I believe this is one of the fastest proven lies political history.

Escape to Wisconsin

Newly elected Wisconsin Governor Scott Walker makes some hay of Illinois' 66% income tax hike with a succinct message 'Escape to Wisconsin'
Wisconsin is open for business. In these challenging economic times while Illinois is raising taxes, we are lowering them. On my first day in office I called a special session of the legislature, not in order to raise taxes, but to open Wisconsin for business. Already the legislature is taking up bills to provide tax relief to small businesses, to create a job-friendly legal environment, to lessen the regulations that stifle growth and to expand tax credits for companies that relocate here and grow here. Years ago Wisconsin had a tourism advertising campaign targeted to Illinois with the motto, 'Escape to Wisconsin.' Today we renew that call to Illinois businesses, 'Escape to Wisconsin.' You are welcome here. Our talented workforce stands ready to help you grow and prosper.
Neighboring States Gleeful, Mayor Daley Whines

The LA Times reports Neighboring states gleeful over Ill. tax increase
While many states consider boosting their economies with tax cuts, Illinois officials are betting on the opposite tactic: dramatically raising taxes to resolve a budget crisis that threatened to cripple state government.

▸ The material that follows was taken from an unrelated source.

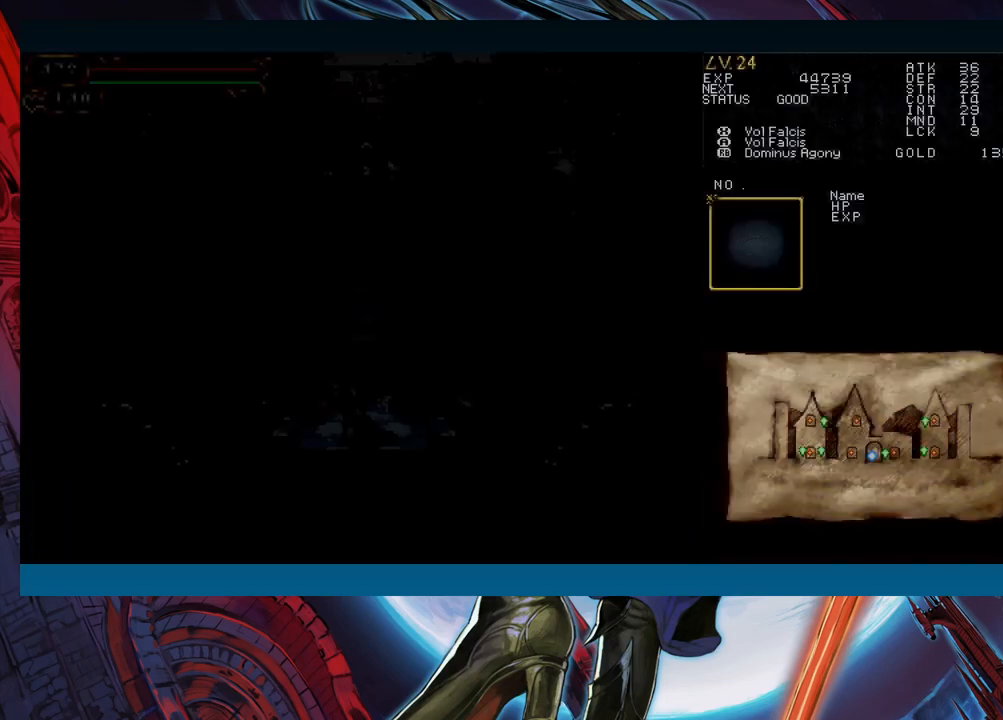
{"buttons": [], "left_stick": "center", "events": [[233, "left_stick", "up"], [383, "left_stick", "center"]]}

"It's like living next door to 'The Simpsons' -- you know, the dysfunctional family down the block," Indiana Gov. Mitch Daniels said in an interview on Chicago's WLS-AM.

Illinois state Sen. Dan Duffy, a Republican, labeled the tax increase "the nuclear bomb of jobs bills."

There was even some carping from Illinois Democrats. Chicago Mayor Richard Daley predicted jobs will start trickling out of Illinois with little fanfare.

"Businesses don't have press conferences like this and announce they're moving 50 people out, 60 people out, 70 people," Daley said at an event in Chicago.
Oak Lawn Business Owners on Edge

The OakLawnPatch reports Business Owners on Edge About New Tax Hikes
As state lawmakers prayed, celebrated a new gubernatorial inauguration and passed historic tax increases this week, Oak Lawn entrepreneurs and independent businesses prayed that they can keep their doors open another month in dismal economic landscape.

"Personally, I am only days, weeks away from closing the business as it is," said Chad Reno, owner of Cornerstone Café at 5177 W. 95th St. "I'm hanging on by a thread. I can't see finding more money to pay out."

Glen Kato, a board member of the Oak Lawn Chamber of Commerce and web designer, watched his business "virtually dry up" as clients tightened their belts.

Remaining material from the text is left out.